[WHAT THE EXERCISE ASKS]: Reprint the lines below as they are, minus the pictures.

[RECORDS TO PROCESS]:
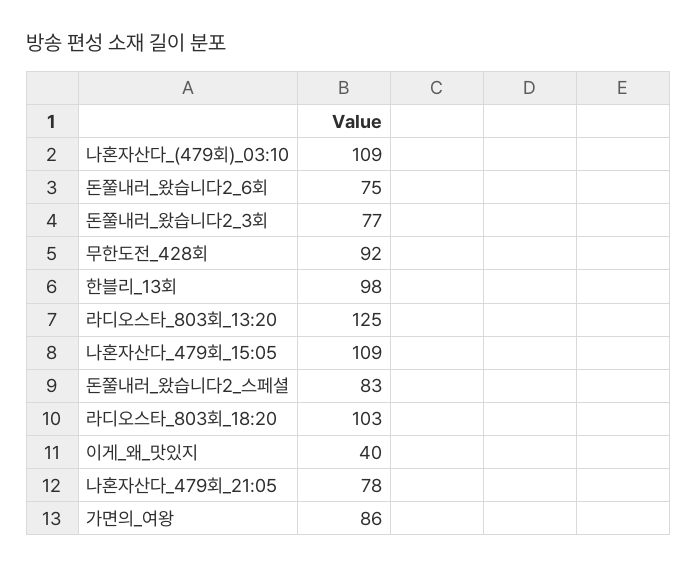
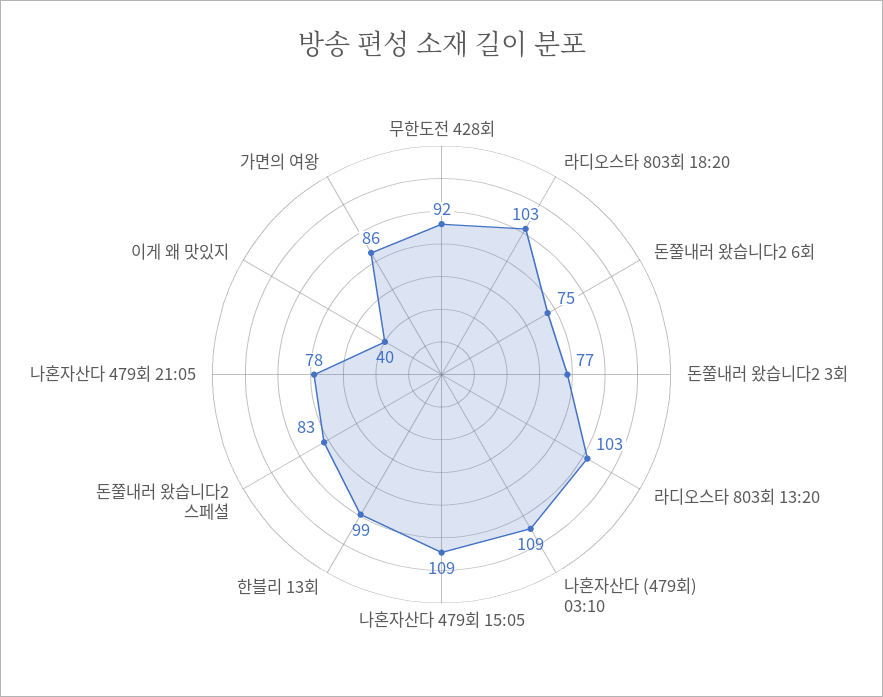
  {
    "나혼자산다_(479회)_03:10": 109,
    "돈쭐내러_왔습니다2_6회": 75,
    "돈쭐내러_왔습니다2_3회": 77,
    "무한도전_428회": 92,
-   "한블리_13회": 98,
+   "한블리_13회": 99,
-   "라디오스타_803회_13:20": 125,
+   "라디오스타_803회_13:20": 103,
    "나혼자산다_479회_15:05": 109,
    "돈쭐내러_왔습니다2_스페셜": 83,
    "라디오스타_803회_18:20": 103,
    "이게_왜_맛있지": 40,
    "나혼자산다_479회_21:05": 78,
    "가면의_여왕": 86
  }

[RESULT FOR THIS TASK]:
  {
    "나혼자산다_(479회)_03:10": 109,
    "돈쭐내러_왔습니다2_6회": 75,
    "돈쭐내러_왔습니다2_3회": 77,
    "무한도전_428회": 92,
-   "한블리_13회": 98,
+   "한블리_13회": 99,
-   "라디오스타_803회_13:20": 125,
+   "라디오스타_803회_13:20": 103,
    "나혼자산다_479회_15:05": 109,
    "돈쭐내러_왔습니다2_스페셜": 83,
    "라디오스타_803회_18:20": 103,
    "이게_왜_맛있지": 40,
    "나혼자산다_479회_21:05": 78,
    "가면의_여왕": 86
  }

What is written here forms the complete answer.